THE DATA:

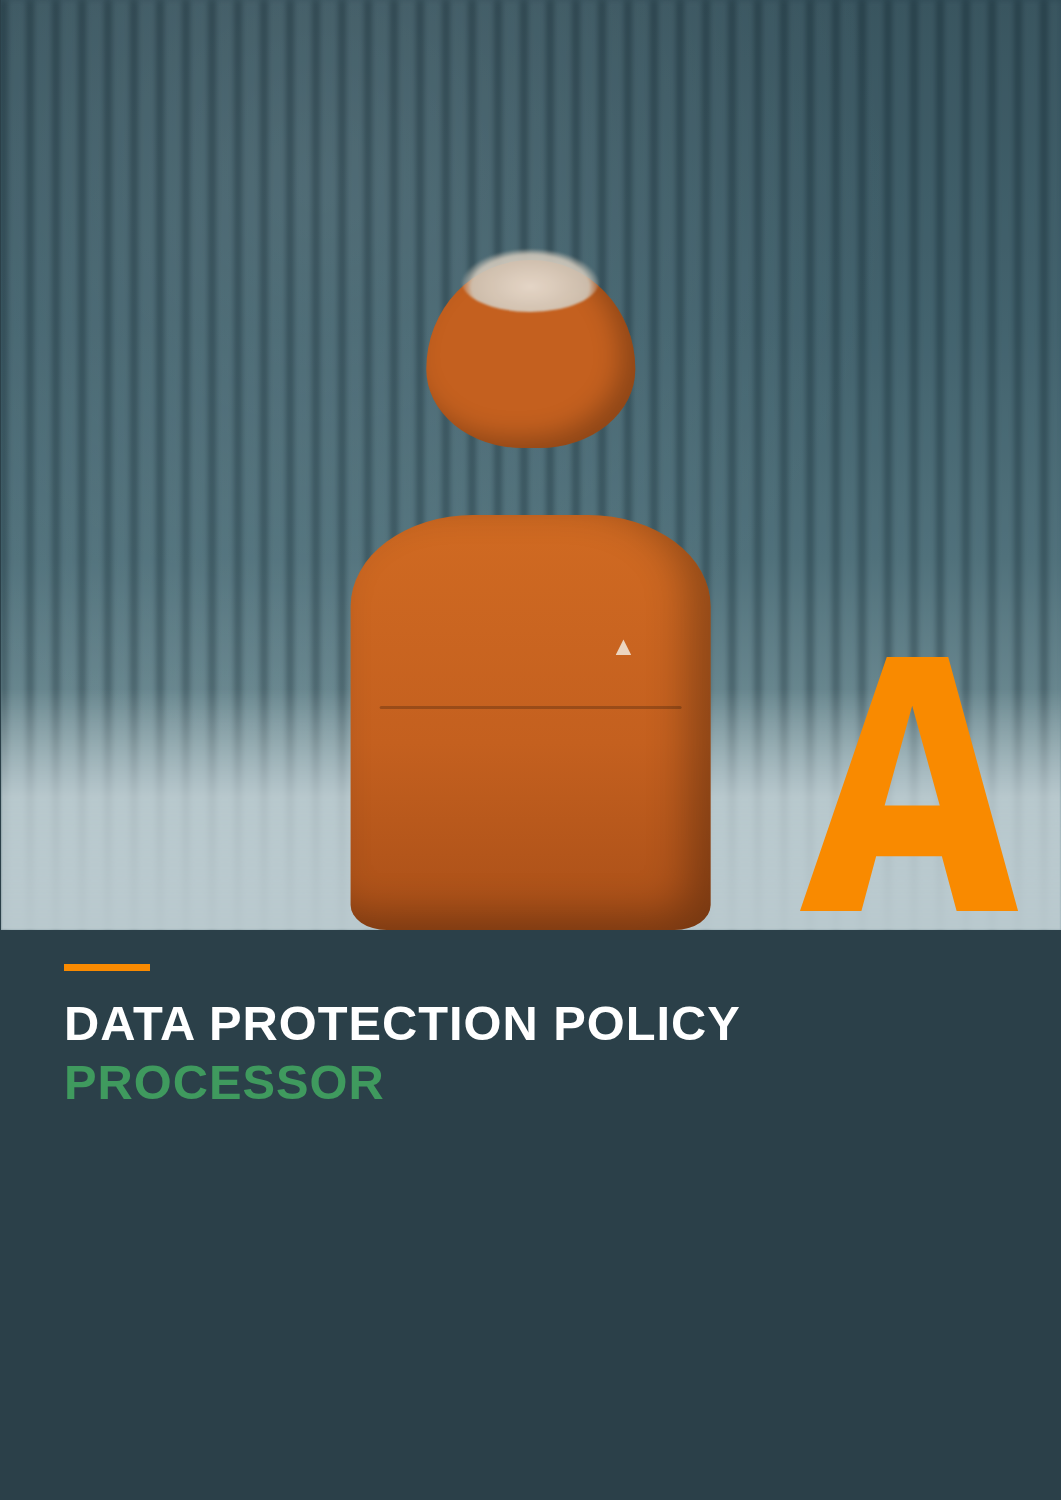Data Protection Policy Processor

==

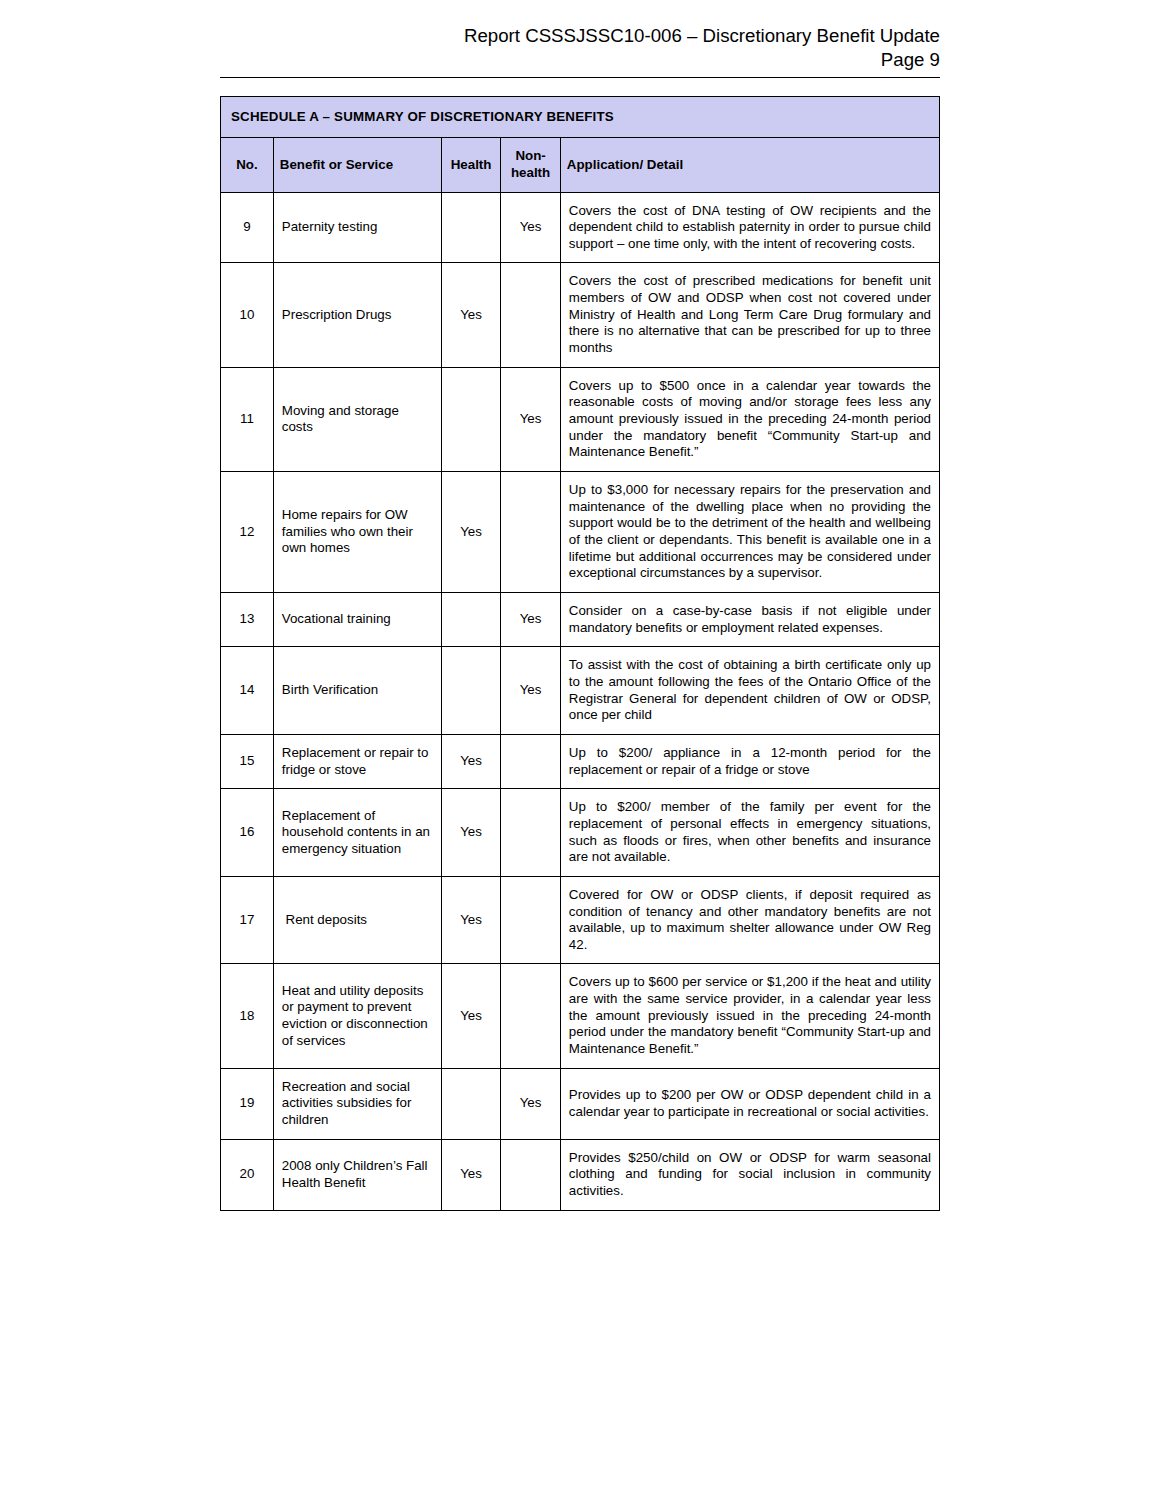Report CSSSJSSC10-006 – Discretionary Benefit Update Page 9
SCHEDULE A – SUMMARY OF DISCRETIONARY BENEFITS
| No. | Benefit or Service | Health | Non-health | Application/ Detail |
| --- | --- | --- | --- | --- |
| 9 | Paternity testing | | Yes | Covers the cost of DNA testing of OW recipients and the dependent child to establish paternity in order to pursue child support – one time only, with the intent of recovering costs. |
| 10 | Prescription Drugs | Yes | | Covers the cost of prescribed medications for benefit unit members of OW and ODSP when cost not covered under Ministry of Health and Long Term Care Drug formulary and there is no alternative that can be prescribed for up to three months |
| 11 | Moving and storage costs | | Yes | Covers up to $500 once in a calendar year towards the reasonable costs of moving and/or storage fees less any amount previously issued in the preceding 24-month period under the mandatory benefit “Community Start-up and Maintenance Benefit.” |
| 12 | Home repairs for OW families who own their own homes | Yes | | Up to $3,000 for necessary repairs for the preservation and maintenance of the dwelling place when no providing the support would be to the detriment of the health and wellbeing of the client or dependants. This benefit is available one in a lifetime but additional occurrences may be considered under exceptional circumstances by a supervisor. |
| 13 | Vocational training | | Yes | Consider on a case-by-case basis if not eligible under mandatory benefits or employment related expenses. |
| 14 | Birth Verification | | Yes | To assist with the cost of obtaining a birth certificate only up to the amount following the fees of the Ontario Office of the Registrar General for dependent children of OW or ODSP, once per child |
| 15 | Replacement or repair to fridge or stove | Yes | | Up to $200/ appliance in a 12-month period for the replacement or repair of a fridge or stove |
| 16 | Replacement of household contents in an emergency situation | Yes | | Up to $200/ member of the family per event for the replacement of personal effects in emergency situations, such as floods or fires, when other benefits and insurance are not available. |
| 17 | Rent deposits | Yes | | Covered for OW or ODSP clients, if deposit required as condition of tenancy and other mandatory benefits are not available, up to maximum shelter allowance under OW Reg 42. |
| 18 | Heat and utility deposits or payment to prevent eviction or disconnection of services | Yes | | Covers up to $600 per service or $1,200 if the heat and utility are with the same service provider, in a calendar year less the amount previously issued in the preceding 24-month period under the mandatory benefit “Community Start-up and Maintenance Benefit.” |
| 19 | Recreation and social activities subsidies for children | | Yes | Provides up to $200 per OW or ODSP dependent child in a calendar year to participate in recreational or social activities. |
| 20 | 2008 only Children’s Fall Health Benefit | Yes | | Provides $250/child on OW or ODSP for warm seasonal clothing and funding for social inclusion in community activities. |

WHAT YOU WILL DO: Using the entries above, give back exactly the line containing "Application/ Detail |", the line containing "not available. |", and every line between them, and nothing else.

TASK ANSWER:
| No. | Benefit or Service | Health | Non-health | Application/ Detail |
| --- | --- | --- | --- | --- |
| 9 | Paternity testing | | Yes | Covers the cost of DNA testing of OW recipients and the dependent child to establish paternity in order to pursue child support – one time only, with the intent of recovering costs. |
| 10 | Prescription Drugs | Yes | | Covers the cost of prescribed medications for benefit unit members of OW and ODSP when cost not covered under Ministry of Health and Long Term Care Drug formulary and there is no alternative that can be prescribed for up to three months |
| 11 | Moving and storage costs | | Yes | Covers up to $500 once in a calendar year towards the reasonable costs of moving and/or storage fees less any amount previously issued in the preceding 24-month period under the mandatory benefit “Community Start-up and Maintenance Benefit.” |
| 12 | Home repairs for OW families who own their own homes | Yes | | Up to $3,000 for necessary repairs for the preservation and maintenance of the dwelling place when no providing the support would be to the detriment of the health and wellbeing of the client or dependants. This benefit is available one in a lifetime but additional occurrences may be considered under exceptional circumstances by a supervisor. |
| 13 | Vocational training | | Yes | Consider on a case-by-case basis if not eligible under mandatory benefits or employment related expenses. |
| 14 | Birth Verification | | Yes | To assist with the cost of obtaining a birth certificate only up to the amount following the fees of the Ontario Office of the Registrar General for dependent children of OW or ODSP, once per child |
| 15 | Replacement or repair to fridge or stove | Yes | | Up to $200/ appliance in a 12-month period for the replacement or repair of a fridge or stove |
| 16 | Replacement of household contents in an emergency situation | Yes | | Up to $200/ member of the family per event for the replacement of personal effects in emergency situations, such as floods or fires, when other benefits and insurance are not available. |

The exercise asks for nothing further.